Litote

De Arbres

La litote est une figure de style qui dit le moins pour exprimer le plus. C'est un procédé d'atténuation de ce qui est dit littéralement, et ce afin d'intensifier ce qui est exprimé. Cette figure est très commune en breton (Fave 1998:122), et parfois complètement grammaticalisée.

Par effet de litote, 'ne pas être malade à l'idée de ne pas faire quelque chose' entre dans une construction dénotant un manque net de volonté ou d'envie de faire ce quelque chose.


(1) N'oun ket klañv defot mond er-meaz.
ne1 suis pas malade à.défaut.de aller dehors
'Je n'ai pas très envie d'aller dehors.'
Léonard, Kervella (2009:109)


Effets stylistiques

(2) Ne vefe ket droug ennon bezañ aet kuit ac'hann.
ne1 serait pas peine en.moi être all.é parti de.là
'Je ne serai pas fâché d'être hors d'ici.'
Standard, Kervella (2002b:60)


(3) N'ema ket diwar an dour.
ne1 est pas de le eau
'Il n'a pas bu que de l'eau.'
Trégorrois, Gros (1984:487)


(4) N'omp ket taer ken war ar c'hirri-nij… '
ne1 sommes pas intense plus sur le 5char-vole
'L'avion, euh… Nous n'y tenons pas tellement… '
Standard, Kervella (2002b:62)


(5) A : Eur paotr speredet eo ar mab ? B : Ya, n'eo ket sod a-bez, pell ahano !
un gars esprit.é est le fils oui ne1 est pas sot complètement loin de.là
'A : - Votre fils est intelligent ? B : - Oui, il n'est pas complètement sot, loin de là !'
Léonard (Cléder), Fave (1998:122)


Tournures grammaticalisées

Une expression stylistique qui pratique un effet de litote peut être grammaticalisée dans la langue.
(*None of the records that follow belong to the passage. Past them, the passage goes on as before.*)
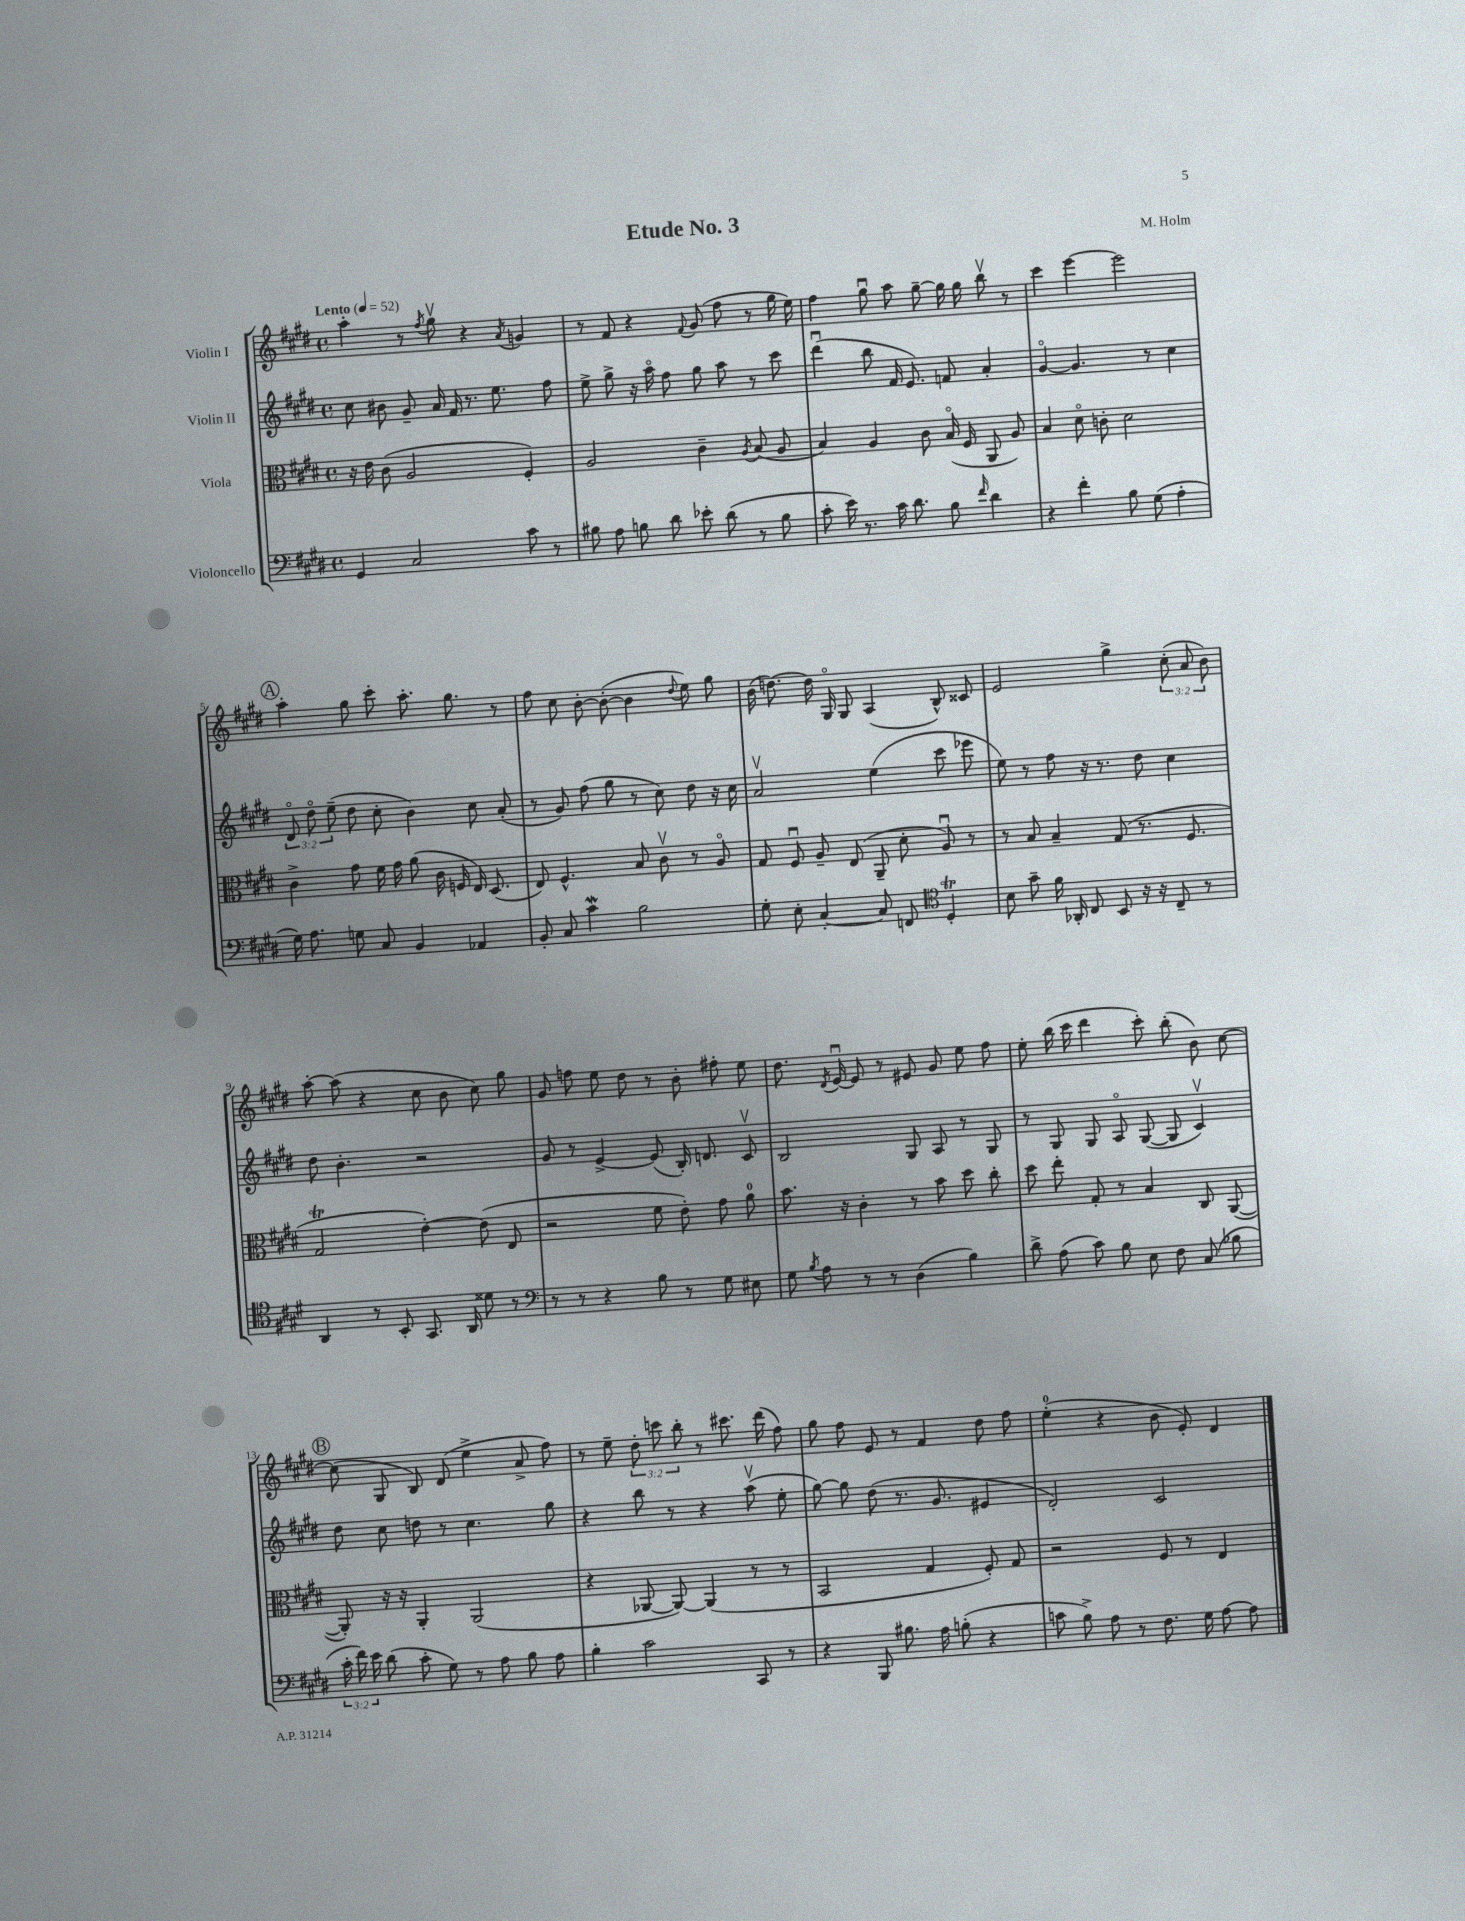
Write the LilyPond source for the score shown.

\header { title = "Etude No. 3" composer = "M. Holm" }
<<
\new StaffGroup <<
\new Staff = "s0" \with { instrumentName = "Violin I" } {
    \clef treble \key e \major \defaultTimeSignature \time 4/4 \override Staff.TupletNumber.text = #tuplet-number::calc-fraction-text \tempo "Lento" 4 = 52
    \autoBeamOff a''4-. r8 \acciaccatura { fis''8 } gis''8\upbow r4 \acciaccatura { a'8 } g'4 |
    r8 fis'8 r4 \appoggiatura { fis'8 } gis'8( fis''8 r8 gis''16 e''16) |
    fis''4 gis''8\downbow a''8 gis''8~-- gis''16 gis''16 b''8\upbow r8 |
    cis'''4 e'''4~ e'''2 |
    \mark \markup { \circle "A" } a''4-. gis''8 cis'''8-. a''8.-. gis''8. r8 |
    fis''8 cis''8 b'8~-. b'8~-.( b'4 \appoggiatura { dis''8 } e''8) gis''8 |
    b'16( d''8.~) d''16 gis16\flageolet gis8 a4( b8-^) cisis'8 |
    e'2 gis''4-> \tuplet 3/2 { cis''8-.( a'8 b'8) } |
    a''8~-. a''8( r4 cis''8 b'8 cis''8) gis''8 |
    gis'8 f''8 e''8 dis''8 r8 b'8-. fis''8-. e''8 |
    dis''8. \acciaccatura { dis'8 } e'16~\downbow e'8 r8 eis'8 gis'8 e''8 fis''8 |
    e''8-. b''16( cis'''16 dis'''4 cis'''8-.) b''8-.( b'8) cis''8~ |
    \mark \markup { \circle "B" } cis''8( gis8 b8) dis'8( e''4-> a'8-> fis''8) |
    r8 e''8-- \tuplet 3/2 { dis''8-. c'''8 b''8-. } r8 cis'''8. dis'''16( fis''8) |
    gis''8 fis''8 e'8 r8 fis'4 dis''8 fis''8 |
    e''4-0-.( r4 b'8 e'8-.) dis'4 \bar "|." |
}
\new Staff = "s1" \with { instrumentName = "Violin II" } {
    \clef treble \key e \major \defaultTimeSignature \time 4/4 \override Staff.TupletNumber.text = #tuplet-number::calc-fraction-text
    \autoBeamOff cis''8 bis'8 gis'8-- a'16 fis'16 r8. e''8. fis''8 |
    e''8-> gis''8-> r16 a''16\flageolet fis''8 gis''8 a''8 r8 cis'''8 |
    dis'''4\downbow( b''8 fis'16 e'8.) f'8 a'4-. |
    gis'4~\flageolet gis'4. r8 cis''4 |
    \mark \markup { \circle "A" } \tuplet 3/2 { dis'8\flageolet dis''8\flageolet e''8--( } dis''8 cis''8-. b'4) cis''8 a'8-.( |
    r8 gis'8) fis''8( gis''8 r8 cis''8) dis''8 r16 cis''16 |
    a'2\upbow e''4( cis'''8 ees'''8 |
    e''8) r8 fis''8 r16 r8. dis''8 cis''4 |
    dis''8 b'4.-. r2 |
    gis'8 r8 e'4~-> e'8( b16-.) d'8. cis'8\upbow |
    b2 gis8 a8 r8 gis8 |
    r8 gis8 gis8 a8\flageolet gis8~( gis8 cis'4\upbow) |
    \mark \markup { \circle "B" } dis''8 cis''8 d''8 r8 cis''4. gis''8 |
    r4 b''8 r8 r4 a''8\upbow( e''8-. |
    gis''8~) gis''8 dis''8( r8. gis'8. eis'4 |
    dis'2-.) cis'2 \bar "|." |
}
\new Staff = "s2" \with { instrumentName = "Viola" } {
    \clef alto \key e \major \defaultTimeSignature \time 4/4
    \autoBeamOff r16 e'16 cis'8( a2 fis4-.) |
    a2 cis'4-- \acciaccatura { a8 } b8( a8 |
    b4) a4 cis'8 b16\flageolet( fis16 a,8 a8) |
    b4 dis'8\flageolet c'8-. dis'2 |
    \mark \markup { \circle "A" } cis'4-> gis'8 fis'16 gis'16 a'8( cis'16 f16 e16) dis8.( |
    e8) fis4.-^ b8 cis'8\upbow r8 a8\flageolet |
    gis8 fis8\downbow a8-- e8( a,8-- dis'8-. a8\downbow) r8 |
    r8 b8 b4-- gis8( r8. fis8. |
    gis2\trill e'4~-.) e'8( e8 |
    r2 fis'8 e'8-.) gis'8 a'8-0 |
    b'8. r16 cis'4-. r8 b'8 dis''8 cis''8-. |
    dis''8 e''8-. gis8-. r8 b4 cis8 a,8~( |
    \mark \markup { \circle "B" } a,8-.) r16 r16 a,4-. a,2( |
    r4 aes,8~ aes,8~) aes,4( r8 r8 |
    b,2 gis4 fis8-.) gis8 |
    r2 fis8 r8 e4 \bar "|." |
}
\new Staff = "s3" \with { instrumentName = "Violoncello" } {
    \clef bass \key e \major \defaultTimeSignature \time 4/4 \override Staff.TupletNumber.text = #tuplet-number::calc-fraction-text
    \autoBeamOff gis,4 cis2 cis'8 r8 |
    bis8 a8 b8 dis'8 ees'8-. dis'8( r8 b8 |
    cis'8-. e'16) r8. cis'16 dis'8. b8 \grace { fis'16 } dis'4 |
    r4 fis'4-. b8 gis8( a4-. |
    \mark \markup { \circle "A" } gis16) a8. g8 cis8 b,4 aes,4 |
    b,8-. cis8 cis'4\mordent b2 |
    gis8-. e8-. cis4~-. cis8 f,8 \clef tenor dis4-.\trill |
    b8 gis'8-- fis'16 aes,16-. cis8 b,8 r16 r16 cis8-- r8 |
    a,4 r8 b,8-. gis,8. a,16 disis'8 r8 |
    \clef bass r8 r8 r4 b8 r8 gis8 eis8 |
    gis8 \acciaccatura { b8 } a8 r8 r8 dis4( b4) |
    dis'8-> a8( cis'8) b8 e8 fis8 cis8( bes8 |
    \mark \markup { \circle "B" } \tuplet 3/2 { cis'16-. fis'16) e'16 } dis'8( cis'8-. gis8) r8 a8 b8 a8 |
    b4-. cis'2 cis,8 r8 |
    r4 b,,8 bis8. a16 b8-.( r4 |
    c'8 b8->) a8 r8 fis8. gis16 a8~ a8 \bar "|." |
}
>>
>>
C'est un point de non-retour où l'expression ne perd sa signification littérale. Sémantiquement, elle n'est plus compositionnelle. Le module sémantique lui assigne un sens en bloc, et non plus à partir d'un calcul de ses constituants.

Un exemple de grammaticalisation courante d'une litote est probablement Ne c'houlan ket qui signifie 'Je refuse (de)', qui ne signifie plus 'Je ne demande pas (à)'. Il y en a d'autres, comme meur a dra, littéralement 'plus d'une chose' mais utilisé pour traduire 'beaucoup'. La phrase en (1) est incorrecte avec un contexte où les voisins s'échangent deux choses, ce qui serait assez pour la justifier dans son sens littéral.


(1) Gant an amezeien e veze rannet meur a dra.
avec le voisin.s R4 était partag.é plusieurs de1 chose
'On partageait beaucoup avec les voisins.'
Cornouaillais (Ploéven), Gouérec (2018:12)

variation dialectale

Certaines tournures sont restreintes à un dialecte, comme N'eo ket a boan 'Il ne faut pas' (< 'ce n'est pas la peine'), ou pasabl 'souvent' (<'un peu').


(2) N'eo ket a boan kaoud aon, kwa.
ne1 est pas de1 peine avoir peur quoi
'Il ne faut pas avoir peur, quoi.'
Trégorrois, Blanchard (2016)


(3) Implijet ' vez pasabl an teknik diwezhañ-mañ e broioù Europa ar Reter.
employ.é R1 est souvent le technique dernier-ci en pays.s Europe le est
'Cette dernière technique est employée souvent dans les pays d'Europe de l'Est.'
Vannetais, Ar Rouz (2013a:21)

À ne pas confondre

Une antiphrase aurait dit sémantiquement le contraire exact de ce qui est exprimé en discours, en utilisant l'ironie pour que l'interlocuteur ne se trompe pas sur l'intention (yeux au ciel : Je meurs d'envie d'aller dehors). Un euphémisme est aussi une figure de discours qui joue sur l'atténuation, mais contrairement à la litote son effet n'est pas d'intensifier une lecture (Il fait un temps moyen (quand il pleut des hallebardes)).


Bibliographie

  • Le Berre, Yves. 2011. 'La force et l'élégance. Les litotes dans la Passion bretonne de 1530', Nelly Blanchard, Ronan Calvez, Yves Le Berre, Daniel Le Bris, Jean Le Dû, Mannaig Thomas (dir.), La Bretagne Linguistique 16, CRBC, 123-150. texte.